IOL Sport's writer Morgan Bolton.
The narrative of the first ever Test match played between South Africa and England was one of reconciliation and rebuilding.

Played on December 8, 1906  four years after the Treaty of Vereeniging signed the end of the South African War  in front of a partisan 40 000 strong Crystal Palace crowd, the newly minted Springboks, led by the now almost mythical Paul Roos, took on their imperial masters for the first time in Test match rugby.  

The Boks, so bruised and battered during the previous Test match against Wales  a game considered to be of far greater importance to the team  entered the encounter with major injury concerns. Indeed, they would finish the match at a disadvantage after losing Douglas Morkel.
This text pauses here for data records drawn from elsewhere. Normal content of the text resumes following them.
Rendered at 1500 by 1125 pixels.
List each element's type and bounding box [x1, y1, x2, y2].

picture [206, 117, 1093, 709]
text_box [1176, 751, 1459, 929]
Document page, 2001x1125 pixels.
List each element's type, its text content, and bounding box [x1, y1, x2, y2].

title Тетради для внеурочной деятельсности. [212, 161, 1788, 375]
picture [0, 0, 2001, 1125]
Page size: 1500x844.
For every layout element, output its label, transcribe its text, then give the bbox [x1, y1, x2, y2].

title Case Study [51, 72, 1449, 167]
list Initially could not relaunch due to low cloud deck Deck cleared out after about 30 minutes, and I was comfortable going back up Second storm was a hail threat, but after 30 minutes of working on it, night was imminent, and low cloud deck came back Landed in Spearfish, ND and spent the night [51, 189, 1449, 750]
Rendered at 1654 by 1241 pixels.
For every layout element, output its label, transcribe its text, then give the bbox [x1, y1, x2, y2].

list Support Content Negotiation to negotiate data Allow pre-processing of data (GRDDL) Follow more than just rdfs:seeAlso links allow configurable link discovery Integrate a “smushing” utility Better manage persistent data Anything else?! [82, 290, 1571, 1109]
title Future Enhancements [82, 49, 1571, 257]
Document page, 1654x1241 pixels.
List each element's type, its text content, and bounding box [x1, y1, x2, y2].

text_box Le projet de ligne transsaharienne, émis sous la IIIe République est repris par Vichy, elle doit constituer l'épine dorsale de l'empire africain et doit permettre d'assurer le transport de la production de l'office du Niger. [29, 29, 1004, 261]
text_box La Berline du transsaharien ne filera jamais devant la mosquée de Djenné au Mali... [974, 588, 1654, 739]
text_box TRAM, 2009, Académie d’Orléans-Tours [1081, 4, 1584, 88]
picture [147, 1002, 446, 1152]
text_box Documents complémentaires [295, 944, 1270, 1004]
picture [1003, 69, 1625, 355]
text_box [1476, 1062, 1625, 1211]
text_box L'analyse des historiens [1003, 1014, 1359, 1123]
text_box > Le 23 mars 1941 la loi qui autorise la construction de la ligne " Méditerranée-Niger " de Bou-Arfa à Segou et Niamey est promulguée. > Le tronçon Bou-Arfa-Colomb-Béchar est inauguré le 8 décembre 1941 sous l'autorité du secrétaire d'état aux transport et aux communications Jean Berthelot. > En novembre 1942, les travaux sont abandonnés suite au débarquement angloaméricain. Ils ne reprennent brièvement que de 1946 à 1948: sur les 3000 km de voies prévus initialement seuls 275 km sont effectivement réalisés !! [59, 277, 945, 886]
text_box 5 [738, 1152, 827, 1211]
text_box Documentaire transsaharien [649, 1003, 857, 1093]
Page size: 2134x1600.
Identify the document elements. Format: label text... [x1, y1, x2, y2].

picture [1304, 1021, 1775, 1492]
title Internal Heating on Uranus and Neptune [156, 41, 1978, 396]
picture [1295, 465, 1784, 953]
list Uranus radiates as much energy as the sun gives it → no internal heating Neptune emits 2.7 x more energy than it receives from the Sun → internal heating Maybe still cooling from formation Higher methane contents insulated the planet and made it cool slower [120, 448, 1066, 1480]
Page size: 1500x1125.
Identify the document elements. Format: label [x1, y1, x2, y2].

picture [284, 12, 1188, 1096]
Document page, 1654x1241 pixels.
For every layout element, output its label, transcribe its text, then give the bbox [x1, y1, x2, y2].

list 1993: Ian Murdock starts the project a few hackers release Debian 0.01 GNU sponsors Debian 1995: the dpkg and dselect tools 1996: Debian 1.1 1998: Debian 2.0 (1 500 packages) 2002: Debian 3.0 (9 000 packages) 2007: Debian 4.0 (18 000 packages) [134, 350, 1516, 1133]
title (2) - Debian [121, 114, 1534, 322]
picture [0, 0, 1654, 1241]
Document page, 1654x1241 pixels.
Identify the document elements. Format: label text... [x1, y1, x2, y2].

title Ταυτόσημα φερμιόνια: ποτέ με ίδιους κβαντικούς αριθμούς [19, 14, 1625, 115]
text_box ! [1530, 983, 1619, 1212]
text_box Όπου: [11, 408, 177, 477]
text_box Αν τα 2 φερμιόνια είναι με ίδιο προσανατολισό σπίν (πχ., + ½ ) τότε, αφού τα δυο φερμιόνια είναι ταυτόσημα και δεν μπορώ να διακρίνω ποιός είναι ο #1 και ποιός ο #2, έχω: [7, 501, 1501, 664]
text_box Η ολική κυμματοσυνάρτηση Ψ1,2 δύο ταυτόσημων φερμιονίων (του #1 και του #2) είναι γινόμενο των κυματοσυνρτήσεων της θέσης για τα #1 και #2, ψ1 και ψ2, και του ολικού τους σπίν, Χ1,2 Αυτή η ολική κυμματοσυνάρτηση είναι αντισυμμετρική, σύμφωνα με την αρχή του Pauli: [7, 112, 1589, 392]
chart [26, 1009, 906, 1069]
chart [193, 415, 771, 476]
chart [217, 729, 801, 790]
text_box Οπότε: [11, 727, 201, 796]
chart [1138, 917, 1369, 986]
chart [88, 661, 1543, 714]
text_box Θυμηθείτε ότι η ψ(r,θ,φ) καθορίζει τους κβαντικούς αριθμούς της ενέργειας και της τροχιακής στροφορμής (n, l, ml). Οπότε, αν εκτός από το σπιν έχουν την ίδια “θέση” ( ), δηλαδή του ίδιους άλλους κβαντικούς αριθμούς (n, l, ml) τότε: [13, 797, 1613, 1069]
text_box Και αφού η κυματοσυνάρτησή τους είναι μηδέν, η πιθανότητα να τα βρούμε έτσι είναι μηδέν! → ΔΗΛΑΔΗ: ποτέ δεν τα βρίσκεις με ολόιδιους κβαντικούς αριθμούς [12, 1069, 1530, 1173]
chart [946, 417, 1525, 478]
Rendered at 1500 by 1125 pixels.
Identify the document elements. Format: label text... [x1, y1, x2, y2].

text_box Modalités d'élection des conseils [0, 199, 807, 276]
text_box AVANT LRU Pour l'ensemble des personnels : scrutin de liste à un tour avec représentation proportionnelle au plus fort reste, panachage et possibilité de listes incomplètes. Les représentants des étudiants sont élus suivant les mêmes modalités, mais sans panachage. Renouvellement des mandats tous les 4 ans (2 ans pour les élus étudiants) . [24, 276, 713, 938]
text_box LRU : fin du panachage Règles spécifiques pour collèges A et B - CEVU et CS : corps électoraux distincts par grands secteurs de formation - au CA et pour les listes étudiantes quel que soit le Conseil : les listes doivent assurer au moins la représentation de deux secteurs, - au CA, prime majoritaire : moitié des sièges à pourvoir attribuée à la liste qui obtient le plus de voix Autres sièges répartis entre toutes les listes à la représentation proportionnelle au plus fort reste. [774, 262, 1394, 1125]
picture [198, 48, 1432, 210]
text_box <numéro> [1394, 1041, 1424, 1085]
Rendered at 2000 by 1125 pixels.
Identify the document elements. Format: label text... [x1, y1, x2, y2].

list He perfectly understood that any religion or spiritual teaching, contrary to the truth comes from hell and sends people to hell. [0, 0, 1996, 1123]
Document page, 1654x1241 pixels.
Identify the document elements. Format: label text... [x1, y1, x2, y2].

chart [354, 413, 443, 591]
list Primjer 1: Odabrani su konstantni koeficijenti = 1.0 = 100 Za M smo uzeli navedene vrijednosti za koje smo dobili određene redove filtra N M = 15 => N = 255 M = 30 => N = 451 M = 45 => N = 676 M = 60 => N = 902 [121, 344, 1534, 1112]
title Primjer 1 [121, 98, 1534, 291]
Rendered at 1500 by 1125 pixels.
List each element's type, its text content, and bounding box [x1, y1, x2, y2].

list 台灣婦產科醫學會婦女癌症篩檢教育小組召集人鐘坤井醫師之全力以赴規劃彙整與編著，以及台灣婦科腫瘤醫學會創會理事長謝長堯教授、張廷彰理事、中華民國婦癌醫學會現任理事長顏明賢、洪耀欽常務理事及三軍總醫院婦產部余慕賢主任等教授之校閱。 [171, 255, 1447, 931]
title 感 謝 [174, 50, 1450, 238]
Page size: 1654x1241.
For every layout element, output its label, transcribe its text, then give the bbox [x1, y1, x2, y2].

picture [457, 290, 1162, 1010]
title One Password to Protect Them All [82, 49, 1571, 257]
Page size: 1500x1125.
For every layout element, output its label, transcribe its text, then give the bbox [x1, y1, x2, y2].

Even so, loose forward Billy Millar scored the opening try for the South Africans but at the turn the English struck back, through Freddie Brooks OBE. The subsequent conversion, for one point in that pre-WWI period, sailed past the uprights, ensuring that the match ended 3-3. The greater narrative recorded will always be the result. But looking deeper, past the numbers, reveals greater socio-political concerns and interesting individual stories.

The Union of South Africa was still four years away, and the region revealed a fractured society still healing from the bitter divisions between master and servant, English and Afrikaans, White and Black  espoused during the brutal conflict preceded only years before.

It is no surprise then, that Roos said afterwards of the 1906/07 Tour of the British Isles and France, that it “had united us from Cape Agulhas to the Zambezi. South Africa was one, and all differences had been forgotten. Here, we are one; may it always be the same.” The words of his Afrikaans captain must have reverberated with the first Bok to score against the Old Enemy.

Millar was not a big man. Standing 1.77m tall and weighing in at 84kg, he would be nowhere near the archetypical forward that the modern game presents. Even so, Millar was a talented sportsman. During the War, he joined the Cape Colony Cycle Corps, carrying dispatches, assisting the wounded, transporting supplies and protecting the railways from Boer attacks. For his efforts he sustained a serious injury to his left shoulder that nearly ended his athletic career. To rehabilitate, he took to walking and boxing and by the time the Tour beckoned, he had become the Cape Colony’s 50km walking champion, as well as its amateur boxing heavyweight champion.

Not initially selected, he only made it into the squad due to the withdrawal of Bertie Mosenthal and would go on to play in 16 of the 29 matches. Four years later, he would become the 11th captain of the Springboks, leading the team to their first Grand Slam over the Home Unions

Brooks, the wing who scored the first English Test try against the Boks, had an even more convoluted journey to that first encounter.

Like Millar, he was an exceptional athlete and in his sporting career would represent Rhodesian cricket at Test level, hold their high jump record and become their national tennis champion. During the buildup to the Tour, Brooks represented Rhodesia in the Currie Cup and was considered unlucky not to be selected for the Boks due to reasons of ineligibility by mere weeks.

Springbok vice-captain, Paddy Carolin, convinced him to accompany the team anyway, hoping to use him as replacement at some point. While in England, Brooks played for Bedford and was selected for a North v South trial game. As a result of his performance, he was picked to play for England, running out in the all-whites against South Africa - his only rugby Test match appearance.

So it was that the first tries scored by a Bok and an England player against each other, respectively, were touring Springboks.

Tomorrow’s Test, has a similar feel as the 1906/07 Tour  one of reconciliation and rebuilding. It will be interesting to see what the record books will recall and the individual stories created. And, hopefully, Roos’ words will ring even more true: “South Africa was one, and all differences had been forgotten. Here, we are one; may it always be the same.”